No puede haber, no debe haber resquicio para la desilusión o para el desencanto con este tajo cuando son tantas las cosas por poner en pie y tantas las expresiones creativas por destripar, cuando se tiene la sensación de partir de cero cada nuevo día. El crédito se gana con el trabajo diario, y no con nada de lo que hayas firmado antes. Estas 371 páginas dan esa soberana lección.

Obviamente, el panorama para la industria del disco y para la prensa del ramo es muy distinto ahora, en 2021, a como lo era a finales de los ochenta y primeros noventa. También la forma que tenemos de consumir, degustar y compartir la música. Y es en ese aspecto en el que Toma de Tierra traza magistralmente su arco temporal. A través de unas vivencias personales que, precisamente por ser de primera mano, por haber sido experimentadas desde el propio meollo del asunto, tienen una proyección universal.
El libro de Bruno Galindo es como una extraordinaria sucesión de flashes, tan fragmentaria pero a la vez vigorosamente expresiva (como las mejores canciones pop), que explica cómo hemos cambiado. Porque aunque él detalle en la introducción que el relato del libro tiene tres planos, el periodístico, el industrial y el artístico, difícilmente se entendería cualquiera de ellos sin los otros dos. Forman parte de la misma realidad.
El autor las describe con honestidad, pero sin rencor. Con pelos y señales, pero sin descamisar a nadie. Sin el ego inflado, sin tirarse el pisto. Con una atención al detalle más que encomiable, propia del narrador de magnitud que es, y una provisión de memoria a veces apabullante, pero sin ajustes de cuentas. Con un estilo elegante (por algo cuenta también con varias novelas que comparten estante con sus ensayos musicales), según el pasaje, pero también conciso y contundente cuando ha de serlo. Sin alharacas. Sin adornos superfluos.
«Toma de Tierra» tiene un valor que no solo es confesional o vivencial: también es notarial.
Es como el relato del hombre que siempre estuvo allí y vuelve desde el otro lado del espejo para contárnoslo, porque siente que ya está de vuelta de todo. La estructura del libro, en forma de ochenta breves capítulos, favorece una lectura ágil.
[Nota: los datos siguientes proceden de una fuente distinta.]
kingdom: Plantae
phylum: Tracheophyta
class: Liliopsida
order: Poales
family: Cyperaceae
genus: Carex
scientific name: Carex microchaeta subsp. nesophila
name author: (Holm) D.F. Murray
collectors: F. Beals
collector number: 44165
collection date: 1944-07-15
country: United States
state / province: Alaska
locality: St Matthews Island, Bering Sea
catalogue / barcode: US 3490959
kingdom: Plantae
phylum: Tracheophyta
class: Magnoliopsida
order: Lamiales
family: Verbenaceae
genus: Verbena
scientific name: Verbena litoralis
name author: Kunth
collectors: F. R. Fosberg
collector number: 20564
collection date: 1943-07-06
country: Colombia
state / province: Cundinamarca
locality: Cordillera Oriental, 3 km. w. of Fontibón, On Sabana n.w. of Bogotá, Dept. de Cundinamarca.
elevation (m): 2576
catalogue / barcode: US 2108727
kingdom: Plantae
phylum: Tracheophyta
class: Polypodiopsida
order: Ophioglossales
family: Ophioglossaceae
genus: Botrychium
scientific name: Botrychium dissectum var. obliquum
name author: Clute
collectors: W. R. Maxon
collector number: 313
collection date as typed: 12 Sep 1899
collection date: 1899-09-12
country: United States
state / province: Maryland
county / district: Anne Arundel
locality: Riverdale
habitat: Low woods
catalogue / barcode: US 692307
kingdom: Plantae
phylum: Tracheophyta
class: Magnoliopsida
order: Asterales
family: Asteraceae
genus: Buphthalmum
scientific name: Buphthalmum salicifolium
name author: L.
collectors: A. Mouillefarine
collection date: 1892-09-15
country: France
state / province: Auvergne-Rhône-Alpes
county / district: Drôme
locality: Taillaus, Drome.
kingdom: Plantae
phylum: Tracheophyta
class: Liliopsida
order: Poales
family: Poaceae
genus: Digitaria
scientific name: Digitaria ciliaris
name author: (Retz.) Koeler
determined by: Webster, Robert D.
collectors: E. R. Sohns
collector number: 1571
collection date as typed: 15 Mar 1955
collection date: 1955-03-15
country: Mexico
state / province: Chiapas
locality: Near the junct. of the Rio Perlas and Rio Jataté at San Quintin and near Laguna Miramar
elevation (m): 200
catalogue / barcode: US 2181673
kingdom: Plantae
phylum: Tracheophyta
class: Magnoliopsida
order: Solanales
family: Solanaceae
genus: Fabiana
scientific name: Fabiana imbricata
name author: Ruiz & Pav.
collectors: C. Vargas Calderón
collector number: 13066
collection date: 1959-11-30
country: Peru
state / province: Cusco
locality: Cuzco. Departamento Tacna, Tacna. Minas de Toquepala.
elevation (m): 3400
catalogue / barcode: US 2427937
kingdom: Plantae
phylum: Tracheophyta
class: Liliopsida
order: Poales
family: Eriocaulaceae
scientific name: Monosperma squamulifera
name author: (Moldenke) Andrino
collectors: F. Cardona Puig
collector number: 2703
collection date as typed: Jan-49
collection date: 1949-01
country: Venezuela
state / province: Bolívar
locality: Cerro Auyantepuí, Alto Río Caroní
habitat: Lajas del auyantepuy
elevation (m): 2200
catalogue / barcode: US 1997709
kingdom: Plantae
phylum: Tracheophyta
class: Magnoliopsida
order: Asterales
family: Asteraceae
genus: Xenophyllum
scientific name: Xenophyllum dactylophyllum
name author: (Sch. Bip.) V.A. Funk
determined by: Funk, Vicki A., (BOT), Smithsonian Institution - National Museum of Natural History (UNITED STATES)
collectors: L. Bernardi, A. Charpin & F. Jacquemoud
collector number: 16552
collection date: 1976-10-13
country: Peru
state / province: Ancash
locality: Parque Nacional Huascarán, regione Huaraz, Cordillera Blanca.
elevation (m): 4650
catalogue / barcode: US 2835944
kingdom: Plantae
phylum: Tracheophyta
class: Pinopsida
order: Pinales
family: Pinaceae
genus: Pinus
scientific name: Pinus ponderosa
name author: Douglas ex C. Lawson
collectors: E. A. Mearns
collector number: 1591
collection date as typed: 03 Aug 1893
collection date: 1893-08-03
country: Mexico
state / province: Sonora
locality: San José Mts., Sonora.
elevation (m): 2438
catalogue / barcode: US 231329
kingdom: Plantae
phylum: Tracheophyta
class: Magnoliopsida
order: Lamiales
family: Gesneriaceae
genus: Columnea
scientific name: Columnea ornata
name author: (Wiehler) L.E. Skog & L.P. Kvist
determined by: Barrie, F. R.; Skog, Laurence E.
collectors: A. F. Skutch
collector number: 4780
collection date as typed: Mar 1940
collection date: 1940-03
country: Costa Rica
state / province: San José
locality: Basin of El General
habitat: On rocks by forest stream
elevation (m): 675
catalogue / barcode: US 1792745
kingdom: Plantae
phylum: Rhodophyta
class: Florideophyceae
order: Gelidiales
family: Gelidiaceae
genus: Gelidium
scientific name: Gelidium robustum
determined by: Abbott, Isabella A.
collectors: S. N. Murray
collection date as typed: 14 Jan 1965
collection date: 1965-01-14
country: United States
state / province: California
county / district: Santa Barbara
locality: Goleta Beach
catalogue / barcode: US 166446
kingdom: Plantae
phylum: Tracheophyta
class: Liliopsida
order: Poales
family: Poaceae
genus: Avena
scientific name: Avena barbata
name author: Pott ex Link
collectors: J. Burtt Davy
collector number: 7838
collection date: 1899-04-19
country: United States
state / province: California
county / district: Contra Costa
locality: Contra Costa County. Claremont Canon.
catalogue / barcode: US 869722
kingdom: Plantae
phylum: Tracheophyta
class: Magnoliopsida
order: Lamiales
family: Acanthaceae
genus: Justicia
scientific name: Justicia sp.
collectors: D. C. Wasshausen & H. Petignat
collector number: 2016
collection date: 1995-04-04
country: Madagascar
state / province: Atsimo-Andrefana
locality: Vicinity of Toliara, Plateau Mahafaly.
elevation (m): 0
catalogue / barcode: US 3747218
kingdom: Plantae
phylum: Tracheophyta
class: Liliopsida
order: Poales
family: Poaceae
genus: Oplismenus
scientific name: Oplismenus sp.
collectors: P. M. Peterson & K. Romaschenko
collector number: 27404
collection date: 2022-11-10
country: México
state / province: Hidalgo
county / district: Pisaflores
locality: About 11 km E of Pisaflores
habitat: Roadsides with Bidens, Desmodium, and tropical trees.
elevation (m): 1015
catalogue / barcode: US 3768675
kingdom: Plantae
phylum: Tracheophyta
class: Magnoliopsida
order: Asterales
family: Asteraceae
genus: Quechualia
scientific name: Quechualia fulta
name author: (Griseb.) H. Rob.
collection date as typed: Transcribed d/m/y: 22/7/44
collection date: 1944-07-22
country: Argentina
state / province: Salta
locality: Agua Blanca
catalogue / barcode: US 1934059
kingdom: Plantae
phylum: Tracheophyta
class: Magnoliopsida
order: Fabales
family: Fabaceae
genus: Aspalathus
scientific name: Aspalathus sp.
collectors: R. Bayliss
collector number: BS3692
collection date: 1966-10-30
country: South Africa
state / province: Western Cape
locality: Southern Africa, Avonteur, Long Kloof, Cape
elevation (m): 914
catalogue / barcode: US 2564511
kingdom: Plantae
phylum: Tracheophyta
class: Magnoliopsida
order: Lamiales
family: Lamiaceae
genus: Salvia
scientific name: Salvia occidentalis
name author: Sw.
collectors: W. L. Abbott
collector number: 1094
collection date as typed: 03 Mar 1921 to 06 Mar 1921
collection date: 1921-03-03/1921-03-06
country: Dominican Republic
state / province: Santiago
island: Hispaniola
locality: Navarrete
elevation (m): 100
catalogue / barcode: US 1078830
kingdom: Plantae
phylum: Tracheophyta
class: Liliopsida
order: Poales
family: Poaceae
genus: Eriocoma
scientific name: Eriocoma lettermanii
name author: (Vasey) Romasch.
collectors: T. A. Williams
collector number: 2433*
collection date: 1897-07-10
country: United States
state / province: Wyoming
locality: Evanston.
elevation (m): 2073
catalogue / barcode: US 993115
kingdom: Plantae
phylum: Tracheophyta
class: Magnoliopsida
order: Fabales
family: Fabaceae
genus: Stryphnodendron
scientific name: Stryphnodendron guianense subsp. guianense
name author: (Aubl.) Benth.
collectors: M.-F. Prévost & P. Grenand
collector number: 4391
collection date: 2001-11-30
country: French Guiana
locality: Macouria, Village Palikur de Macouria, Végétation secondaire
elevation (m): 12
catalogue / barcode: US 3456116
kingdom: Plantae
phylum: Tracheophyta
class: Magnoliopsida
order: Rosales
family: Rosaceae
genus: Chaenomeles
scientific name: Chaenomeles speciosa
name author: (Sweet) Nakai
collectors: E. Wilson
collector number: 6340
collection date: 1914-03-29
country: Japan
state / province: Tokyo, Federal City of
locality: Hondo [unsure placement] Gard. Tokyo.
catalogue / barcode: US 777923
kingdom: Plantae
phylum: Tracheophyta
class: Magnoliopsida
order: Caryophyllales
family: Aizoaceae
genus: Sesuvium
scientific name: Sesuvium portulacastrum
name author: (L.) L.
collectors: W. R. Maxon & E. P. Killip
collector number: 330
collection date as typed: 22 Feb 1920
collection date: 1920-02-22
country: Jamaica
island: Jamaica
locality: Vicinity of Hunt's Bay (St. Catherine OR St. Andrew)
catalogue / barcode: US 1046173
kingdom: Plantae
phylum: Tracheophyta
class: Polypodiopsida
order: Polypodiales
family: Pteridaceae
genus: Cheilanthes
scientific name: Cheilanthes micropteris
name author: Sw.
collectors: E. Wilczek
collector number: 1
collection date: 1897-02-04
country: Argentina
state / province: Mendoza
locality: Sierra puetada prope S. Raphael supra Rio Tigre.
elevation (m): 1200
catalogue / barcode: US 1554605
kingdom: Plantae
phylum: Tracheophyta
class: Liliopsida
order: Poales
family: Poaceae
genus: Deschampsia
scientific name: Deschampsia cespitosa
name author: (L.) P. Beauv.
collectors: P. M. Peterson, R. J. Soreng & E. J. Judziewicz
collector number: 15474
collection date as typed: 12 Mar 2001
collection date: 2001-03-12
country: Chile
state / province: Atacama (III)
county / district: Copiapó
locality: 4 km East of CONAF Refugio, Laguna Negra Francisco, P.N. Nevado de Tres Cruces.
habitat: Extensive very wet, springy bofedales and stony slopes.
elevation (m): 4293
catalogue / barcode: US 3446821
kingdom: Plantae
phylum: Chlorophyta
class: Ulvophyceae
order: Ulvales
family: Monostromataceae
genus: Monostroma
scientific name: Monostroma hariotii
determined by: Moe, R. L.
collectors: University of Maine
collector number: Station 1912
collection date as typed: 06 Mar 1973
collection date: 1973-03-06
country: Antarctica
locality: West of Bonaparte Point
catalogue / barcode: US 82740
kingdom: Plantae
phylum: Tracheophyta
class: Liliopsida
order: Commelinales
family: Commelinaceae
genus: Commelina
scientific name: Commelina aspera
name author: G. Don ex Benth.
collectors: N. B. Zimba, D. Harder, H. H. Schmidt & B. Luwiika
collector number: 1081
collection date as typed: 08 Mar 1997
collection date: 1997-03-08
Siempre jugosa, a ratos apasionante. Funciona como un quién es quién y también como un cómo se hizo qué de casi todo lo que ha ocurrido en la música popular en este país en las últimas décadas. Su valor no es solo confesional, emocional o vivencial: también es notarial.
Mis dos pasajes favoritos del libro son estos: cuando a través de una sucesión de breves pinceladas (los tics y los ritos escénicos de Van Morrison, Rufus Wainwright, Jarvis Cocker, St. Vincent, Radio Futura, Lana del Rey y muchísimos más) explica cómo los jóvenes músicos de ahora van construyendo -a su manera, pero siempre tomando buena nota del legado previo- a las estrellas del mañana, y cuando emplea el mismo método, expeditivo y muy eficaz, para proyectar un hipotético destino (ucronía, lo llaman) muy distinto al final que dio la puntilla al vastísimo panteón de músicos ilustres fallecidos prematuramente, así como un qué hubiera pasado si muchas cosas, incluido su propio trayecto vital, hubieran sido distintas. Dos fogonazos, en cualquier caso, en medio de un libro enteramente indispensable.